Long out of print, the 1994 release Delusions was Agretator's only full-length album. Released by Crypta Records, Delusions was followed by the Distorted Logic EP and one more demo before they more or less morphed into Darkane around 1998. In the years since, the band has been relegated to a footnote in Swedish death metal history, but their music is actually an interesting discovery for fanaticss of the sort of eccentric early 1990s death metal I'm generally obsessed with; while Darkane fans would probably find this primarily of interest as a precursor to that band's work, this stuff is a different sort of beast compared to Darkane's thrashing, melodic death metal. Some of those melodic stylings are hinted at throughout these nine songs, but this brand of death metal is grimier, dirtier, much more convoluted, as their songs combine hoarse, harsh vocals and winding, sinister leads with a staccato, obsidian-edged riffing style that produces some fairly complex and confusional moments. Those often sophisticated riffs frequently tangle themselves into unusual forms, sometimes slipping into a battering, mathy chug-attack, or passages of intricate, somewhat "jazzy" atmosphere. Ever-so-brief flashes of baroque harpsichord, acoustic guitar, and gleaming symphonic synthesizers appear amid the rapid-fire riff changes and intricately woven arrangements, which adds to this album‚Äôs offbeat vibe. But at the same time, Agretator crank the speed into thrash tempos, and when they aren't hammering you with those lopsided, weirdly Watchtower-ish lockstep riffs, it's a vicious speed attack.
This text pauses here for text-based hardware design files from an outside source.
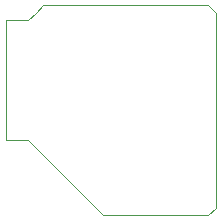
<source format=gbr>
%TF.GenerationSoftware,KiCad,Pcbnew,8.0.6*%
%TF.CreationDate,2025-01-04T22:08:10+01:00*%
%TF.ProjectId,hall-tester,68616c6c-2d74-4657-9374-65722e6b6963,rev?*%
%TF.SameCoordinates,Original*%
%TF.FileFunction,Profile,NP*%
%FSLAX46Y46*%
G04 Gerber Fmt 4.6, Leading zero omitted, Abs format (unit mm)*
G04 Created by KiCad (PCBNEW 8.0.6) date 2025-01-04 22:08:10*
%MOMM*%
%LPD*%
G01*
G04 APERTURE LIST*
%TA.AperFunction,Profile*%
%ADD10C,0.050000*%
%TD*%
G04 APERTURE END LIST*
D10*
X94615000Y-58420000D02*
X108585000Y-58420000D01*
X100330000Y-76200000D02*
X99695000Y-76200000D01*
X108585000Y-76200000D02*
X100330000Y-76200000D01*
X109220000Y-59055000D02*
X109220000Y-75565000D01*
X109220000Y-75565000D02*
X108585000Y-76200000D01*
X109220000Y-59055000D02*
X108585000Y-58420000D01*
X93345000Y-69850000D02*
X93980000Y-70485000D01*
X91440000Y-69850000D02*
X93345000Y-69850000D01*
X93345000Y-59690000D02*
X93980000Y-59055000D01*
X91440000Y-59690000D02*
X93345000Y-59690000D01*
X94615000Y-58420000D02*
X93980000Y-59055000D01*
X91440000Y-59690000D02*
X91440000Y-69850000D01*
X93980000Y-70485000D02*
X99695000Y-76200000D01*
M02*

</source>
Like their other recordings, this does suffer from somewhat thin production, but the level of energy and creativity on this album comes through in spades, giving us some killer head-turning moments like the spacey "Pointless Objection" and the off-kilter deathchug of "Human Decay". Overall, this mixture of complexity, offbeat composition, and moments of weird atmosphere connect Agretator's sound to similar territory as old-school tech / prog death legends like Atheist, Pestilence, Cynic and Death. Not as polished as those bands, obviously, but the crazed imaginative musicianship and lust for weird song structures comes on strong.
The last batch of songs on the disc come from the 1994 Kompakt Kraft compilation, which showcased a various assortment of Swedish bands from that time period. Both of these tunes are ripping, among the band's best, in fact (and featuring an improved, somewhat meatier production compared to the album material), with "Dull Reality" erupting into some bludgeoning, almost Meshuggah-esque mech-riffage that grinds you down into fractal patterns. Man, it's a blast.
As per usual, Dark Symphonies focuses on creating an exact duplicate of the original release, but augments this with a twelve-page booklet with lyrics, album notes and new liner notes from guitarist Christofer Malmstrom.